Nun, der letzte Punkt: Leider gibt es oft kein sichtbares Ende des Projekts mit der Übertragung der Verantwortung auf die Abteilungen, Unterschriften des Top-Managements und einer vereinbarten Liste von Mängeln. Erst aus einem solchen Dokument wird ersichtlich, dass das Projekt abgeschlossen wurde, in welchem ​​Zustand es sich zum Zeitpunkt der Betriebsübergabe befand, was noch zu tun ist und wer dafür verantwortlich ist. Diese Aufgaben sind für das Projekt nicht mehr relevant, die Abteilungen sind dafür verantwortlich. Der Manager und die Projektmitglieder kehren in ihre Abteilungen zurück - oder erhalten neue Aufgaben.

Fazit


Aus diesen zehn Punkten wird sehr deutlich, dass die Einführung von ERP kein Projekt der Abteilung Informationstechnologie ist, sondern eine Aufgabe für die gesamte Organisation. Wenn ein solches Projekt scheitert, ist nicht das System schuld, sondern was im Kontext der zehn genannten Punkte um es herum passiert.

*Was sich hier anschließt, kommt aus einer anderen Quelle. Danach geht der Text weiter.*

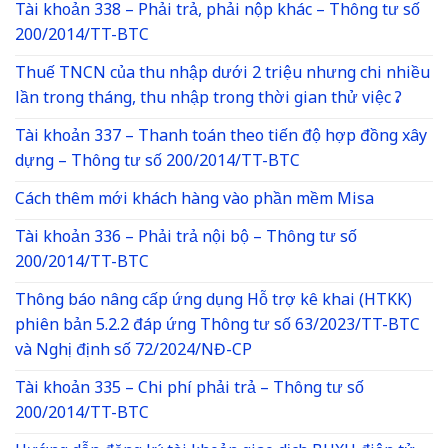
Tài khoản 338 – Phải trả, phải nộp khác – Thông tư số
200/2014/TT-BTC
Thuế TNCN của thu nhập dưới 2 triệu nhưng chi nhiều
lần trong tháng, thu nhập trong thời gian thử việc ?
Tài khoản 337 – Thanh toán theo tiến độ hợp đồng xây
dựng – Thông tư số 200/2014/TT-BTC
Cách thêm mới khách hàng vào phần mềm Misa
Tài khoản 336 – Phải trả nội bộ – Thông tư số
200/2014/TT-BTC
Thông báo nâng cấp ứng dụng Hỗ trợ kê khai (HTKK)
phiên bản 5.2.2 đáp ứng Thông tư số 63/2023/TT-BTC
và Nghị định số 72/2024/NĐ-CP
Tài khoản 335 – Chi phí phải trả – Thông tư số
200/2014/TT-BTC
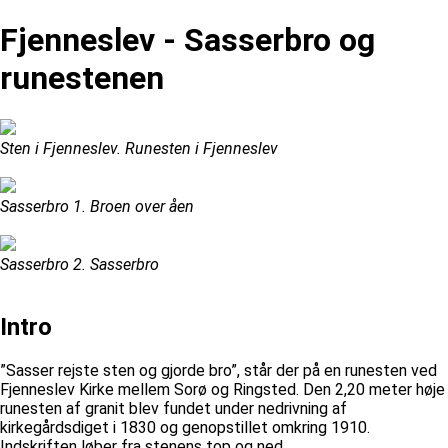
Fjenneslev - Sasserbro og
runestenen
Sten i Fjenneslev. Runesten i Fjenneslev
Sasserbro 1. Broen over åen
Sasserbro 2. Sasserbro
Intro
”Sasser rejste sten og gjorde bro”, står der på en runesten ved
Fjenneslev Kirke mellem Sorø og Ringsted. Den 2,20 meter høje
runesten af granit blev fundet under nedrivning af
kirkegårdsdiget i 1830 og genopstillet omkring 1910.
Indskriften løber fra stenens top og ned...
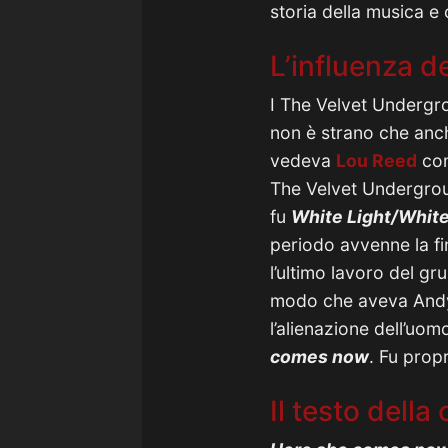
storia della musica e 
L’influenza 
I The Velvet Undergr
non è strano che anch
vedeva
Lou Reed
com
The Velvet Undergrou
fu
White Light/Whit
periodo avvenne la fi
l’ultimo lavoro del 
modo che aveva Andy
l’alienazione dell’uo
comes now
. Fu prop
Il testo dell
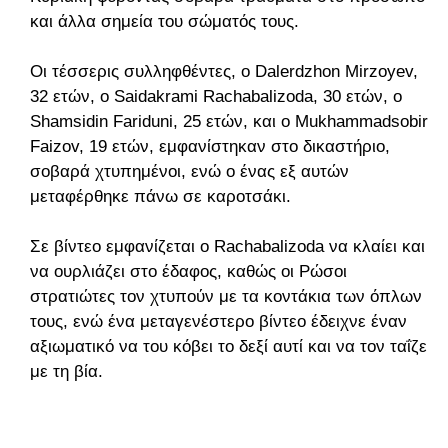
και άλλα σημεία του σώματός τους.
Οι τέσσερις συλληφθέντες, ο Dalerdzhon Mirzoyev,
32 ετών, ο Saidakrami Rachabalizoda, 30 ετών, ο
Shamsidin Fariduni, 25 ετών, και ο Mukhammadsobir
Faizov, 19 ετών, εμφανίστηκαν στο δικαστήριο,
σοβαρά χτυπημένοι, ενώ ο ένας εξ αυτών
μεταφέρθηκε πάνω σε καροτσάκι.
Σε βίντεο εμφανίζεται ο Rachabalizoda να κλαίει και
να ουρλιάζει στο έδαφος, καθώς οι Ρώσοι
στρατιώτες τον χτυπούν με τα κοντάκια των όπλων
τους, ενώ ένα μεταγενέστερο βίντεο έδειχνε έναν
αξιωματικό να του κόβει το δεξί αυτί και να τον ταΐζει
με τη βία.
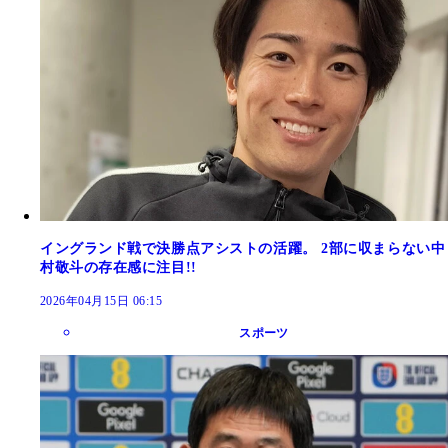
イングランド戦で決勝点アシストの活躍。 2部に収まらない中
村敬斗の存在感に注目!!
2026年04月15日 06:15
スポーツ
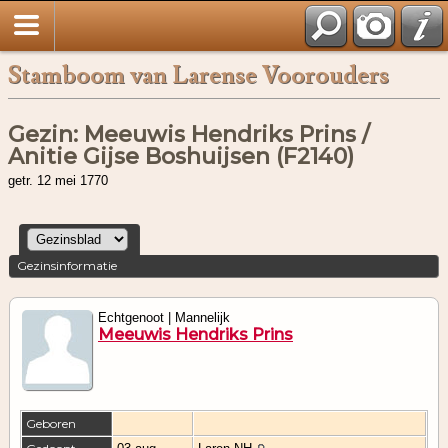
Stamboom van Larense Voorouders
Gezin: Meeuwis Hendriks Prins /
Anitie Gijse Boshuijsen (F2140)
getr. 12 mei 1770
Gezinsinformatie
Echtgenoot | Mannelijk
Meeuwis Hendriks Prins
Geboren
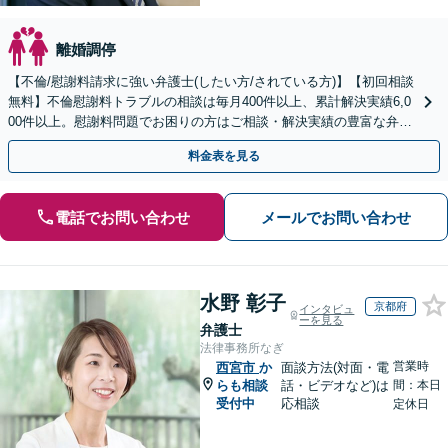
離婚調停
【不倫/慰謝料請求に強い弁護士(したい方/されている方)】【初回相談
無料】不倫慰謝料トラブルの相談は毎月400件以上、累計解決実績6,0
00件以上。慰謝料問題でお困りの方はご相談・解決実績の豊富な弁護
士による無料相談をご利用ください。
料金表を見る
電話でお問い合わせ
メールでお問い合わせ
水野 彰子
京都府
インタビュ
ーを見る
弁護士
法律事務所なぎ
営業時
西宮市
か
面談方法(対面・電
らも相談
話・ビデオなど)は
間：本日
受付中
応相談
定休日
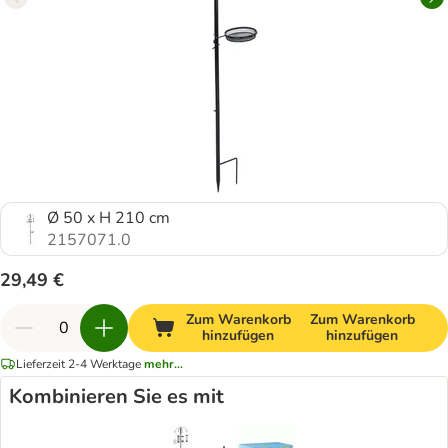
Ø 50 x H 210 cm
2157071.0
29,49 €
Zum Warenkorb
Zum Warenkorb
hinzufügen
hinzufügen
Lieferzeit 2-4 Werktage
mehr...
Kombinieren Sie es mit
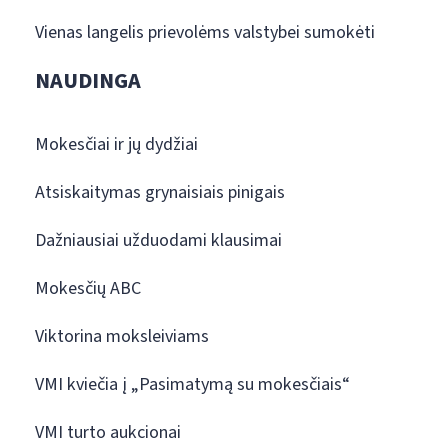
Vienas langelis prievolėms valstybei sumokėti
NAUDINGA
Mokesčiai ir jų dydžiai
Atsiskaitymas grynaisiais pinigais
Dažniausiai užduodami klausimai
Mokesčių ABC
Viktorina moksleiviams
VMI kviečia į „Pasimatymą su mokesčiais“
VMI turto aukcionai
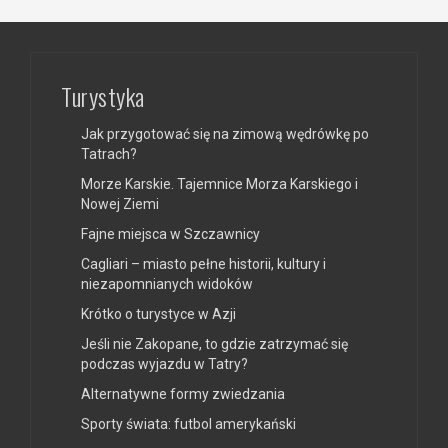
Turystyka
Jak przygotować się na zimową wędrówkę po
Tatrach?
Morze Karskie. Tajemnice Morza Karskiego i
Nowej Ziemi
Fajne miejsca w Szczawnicy
Cagliari – miasto pełne historii, kultury i
niezapomnianych widoków
Krótko o turystyce w Azji
Jeśli nie Zakopane, to gdzie zatrzymać się
podczas wyjazdu w Tatry?
Alternatywne formy zwiedzania
Sporty świata: futbol amerykański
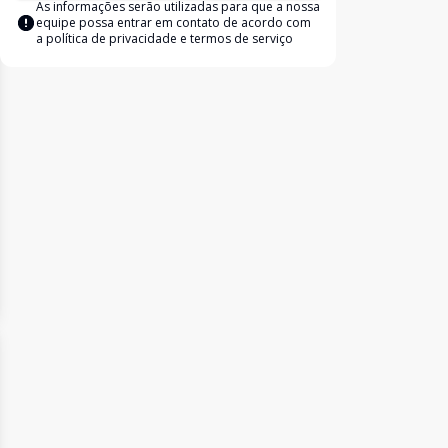
As informações serão utilizadas para que a nossa
equipe possa entrar em contato de acordo com
a
política de privacidade e termos de serviço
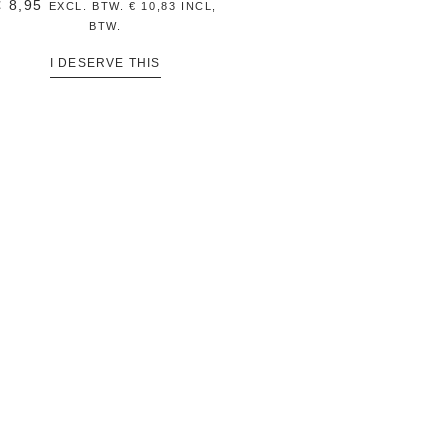
€
8,95
EXCL. BTW.
€
10,83
INCL,
BTW.
I DESERVE THIS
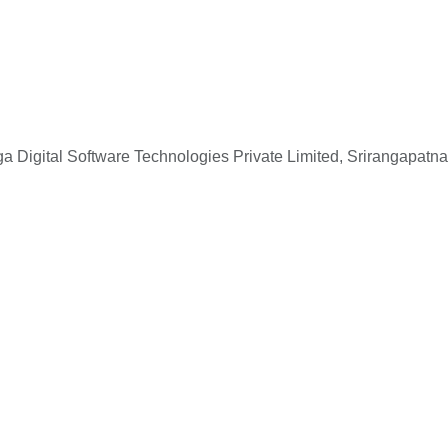
 Digital Software Technologies Private Limited, Srirangapatna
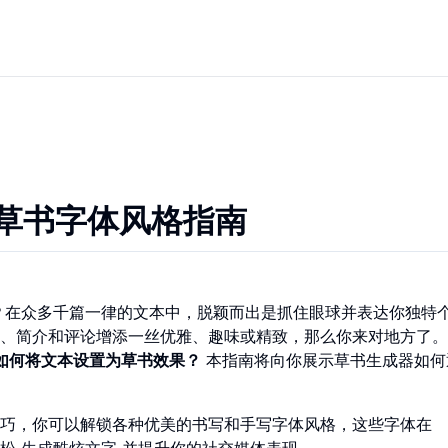
5 年草书字体风格指南
了吗？在众多千篇一律的文本中，脱颖而出是抓住眼球并表达你独特
、简介和评论增添一丝优雅、趣味或精致，那么你来对地方了。
如何将文本设置为草书效果？
本指南将向你展示草书生成器如何
。
巧，你可以解锁各种优美的书写和手写字体风格，这些字体在
轻松
生成酷炫文字
并提升你的社交媒体表现。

Ich möchte Sie bitten, diese Punkte vor Projektbeginn zu beachten, damit Sie eine solide Grundlage für die erfolgreiche Umsetzung erhalten. Es ist wichtig, sich gut und richtig vorzubereiten und eine globale Vision für ein solches Projekt zu haben. Nur es gibt dem Projekt einen Sinn, und es scheint die Motivation zu sein, alle Schwierigkeiten zu überwinden und die Angelegenheit zu einem erfolgreichen Go Live zu führen.